▸ **YOUR INSTRUCTIONS**: Using the records below, output the stretch that opens with the line containing "[177,693,240,709] niezbęde ->" and closes with the line containing "[25,714,73,730] analizy ->", exactly and including both lines, with nothing more.

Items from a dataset
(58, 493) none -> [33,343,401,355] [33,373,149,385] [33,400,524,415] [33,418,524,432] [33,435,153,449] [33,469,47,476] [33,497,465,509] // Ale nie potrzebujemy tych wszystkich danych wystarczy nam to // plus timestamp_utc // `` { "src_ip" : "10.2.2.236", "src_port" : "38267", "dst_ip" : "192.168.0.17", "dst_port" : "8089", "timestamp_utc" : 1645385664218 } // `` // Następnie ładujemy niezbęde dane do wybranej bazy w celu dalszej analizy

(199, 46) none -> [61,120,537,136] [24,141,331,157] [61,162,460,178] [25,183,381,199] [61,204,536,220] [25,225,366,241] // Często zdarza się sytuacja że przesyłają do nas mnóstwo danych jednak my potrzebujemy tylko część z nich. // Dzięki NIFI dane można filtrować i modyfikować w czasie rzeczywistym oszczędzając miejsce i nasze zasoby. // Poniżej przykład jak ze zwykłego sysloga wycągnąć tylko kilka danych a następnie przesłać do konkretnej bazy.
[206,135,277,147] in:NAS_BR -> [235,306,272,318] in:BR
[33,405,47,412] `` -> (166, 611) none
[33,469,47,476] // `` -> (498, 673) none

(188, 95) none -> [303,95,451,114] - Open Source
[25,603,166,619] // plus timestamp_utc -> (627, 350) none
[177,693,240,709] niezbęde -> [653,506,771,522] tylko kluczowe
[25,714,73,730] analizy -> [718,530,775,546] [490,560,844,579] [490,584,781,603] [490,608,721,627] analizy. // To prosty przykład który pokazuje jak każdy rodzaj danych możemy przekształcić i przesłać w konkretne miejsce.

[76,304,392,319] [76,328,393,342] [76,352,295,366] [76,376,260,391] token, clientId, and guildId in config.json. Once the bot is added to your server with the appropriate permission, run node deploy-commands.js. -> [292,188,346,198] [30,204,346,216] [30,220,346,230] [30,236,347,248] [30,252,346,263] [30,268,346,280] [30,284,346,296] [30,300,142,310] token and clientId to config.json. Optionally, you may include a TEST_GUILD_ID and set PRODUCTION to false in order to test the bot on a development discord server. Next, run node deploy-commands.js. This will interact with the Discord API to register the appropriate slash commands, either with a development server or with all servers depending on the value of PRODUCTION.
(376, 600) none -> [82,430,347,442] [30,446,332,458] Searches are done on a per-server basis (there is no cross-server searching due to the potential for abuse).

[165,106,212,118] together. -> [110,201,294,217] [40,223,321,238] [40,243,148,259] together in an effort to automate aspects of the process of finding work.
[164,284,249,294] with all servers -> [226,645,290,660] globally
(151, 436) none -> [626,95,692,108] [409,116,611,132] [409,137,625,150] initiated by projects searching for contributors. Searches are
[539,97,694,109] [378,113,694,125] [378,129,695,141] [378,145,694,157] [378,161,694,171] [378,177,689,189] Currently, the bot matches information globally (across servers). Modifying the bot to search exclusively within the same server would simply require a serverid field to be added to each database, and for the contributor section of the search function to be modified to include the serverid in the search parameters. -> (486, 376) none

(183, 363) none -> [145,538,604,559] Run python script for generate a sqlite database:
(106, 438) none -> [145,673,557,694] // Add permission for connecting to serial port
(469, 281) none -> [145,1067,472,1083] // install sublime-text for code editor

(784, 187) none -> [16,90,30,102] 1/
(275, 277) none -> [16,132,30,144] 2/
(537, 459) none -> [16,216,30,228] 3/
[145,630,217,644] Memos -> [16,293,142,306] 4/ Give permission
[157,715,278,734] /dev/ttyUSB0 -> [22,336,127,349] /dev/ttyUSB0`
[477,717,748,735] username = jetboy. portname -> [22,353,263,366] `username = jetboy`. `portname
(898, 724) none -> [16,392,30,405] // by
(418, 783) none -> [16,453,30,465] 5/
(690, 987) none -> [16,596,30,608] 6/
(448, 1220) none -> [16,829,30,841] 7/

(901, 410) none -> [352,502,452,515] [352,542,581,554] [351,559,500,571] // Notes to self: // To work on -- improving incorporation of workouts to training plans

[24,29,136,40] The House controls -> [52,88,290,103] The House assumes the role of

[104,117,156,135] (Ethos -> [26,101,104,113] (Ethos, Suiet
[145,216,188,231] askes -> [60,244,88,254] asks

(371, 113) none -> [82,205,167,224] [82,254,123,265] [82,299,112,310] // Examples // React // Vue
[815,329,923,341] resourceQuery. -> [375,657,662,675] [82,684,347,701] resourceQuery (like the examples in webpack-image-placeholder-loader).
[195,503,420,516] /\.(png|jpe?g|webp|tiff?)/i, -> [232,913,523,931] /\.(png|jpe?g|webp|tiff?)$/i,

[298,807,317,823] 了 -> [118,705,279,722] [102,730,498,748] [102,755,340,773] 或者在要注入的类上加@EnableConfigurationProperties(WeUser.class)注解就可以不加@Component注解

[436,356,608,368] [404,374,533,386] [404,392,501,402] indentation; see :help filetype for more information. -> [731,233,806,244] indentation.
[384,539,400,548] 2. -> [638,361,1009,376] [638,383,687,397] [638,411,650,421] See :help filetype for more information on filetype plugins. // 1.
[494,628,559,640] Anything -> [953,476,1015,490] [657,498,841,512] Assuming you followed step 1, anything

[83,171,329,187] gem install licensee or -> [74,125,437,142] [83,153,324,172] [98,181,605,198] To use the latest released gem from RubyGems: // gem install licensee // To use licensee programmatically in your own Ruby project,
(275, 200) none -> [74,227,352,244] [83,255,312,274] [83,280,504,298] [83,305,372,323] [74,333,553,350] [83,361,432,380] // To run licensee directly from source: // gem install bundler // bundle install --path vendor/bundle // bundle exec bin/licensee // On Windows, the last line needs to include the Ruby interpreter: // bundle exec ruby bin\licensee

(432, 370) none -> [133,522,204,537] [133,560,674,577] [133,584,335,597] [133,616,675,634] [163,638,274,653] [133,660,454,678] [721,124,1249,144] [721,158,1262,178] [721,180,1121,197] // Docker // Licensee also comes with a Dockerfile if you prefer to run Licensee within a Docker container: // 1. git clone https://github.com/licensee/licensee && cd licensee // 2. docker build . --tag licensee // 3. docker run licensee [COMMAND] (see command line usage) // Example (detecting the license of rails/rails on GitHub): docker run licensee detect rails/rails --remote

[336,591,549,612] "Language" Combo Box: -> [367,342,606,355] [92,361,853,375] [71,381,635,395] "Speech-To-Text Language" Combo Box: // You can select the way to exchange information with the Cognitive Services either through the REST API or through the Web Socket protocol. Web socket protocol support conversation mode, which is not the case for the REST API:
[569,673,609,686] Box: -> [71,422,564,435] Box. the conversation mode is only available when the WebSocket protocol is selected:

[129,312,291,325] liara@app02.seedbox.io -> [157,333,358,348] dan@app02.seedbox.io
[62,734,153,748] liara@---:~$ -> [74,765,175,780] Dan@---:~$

▸ **SOLUTION TO THIS TASK**:
[177,693,240,709] niezbęde -> [653,506,771,522] tylko kluczowe
[25,714,73,730] analizy -> [718,530,775,546] [490,560,844,579] [490,584,781,603] [490,608,721,627] analizy. // To prosty przykład który pokazuje jak każdy rodzaj danych możemy przekształcić i przesłać w konkretne miejsce.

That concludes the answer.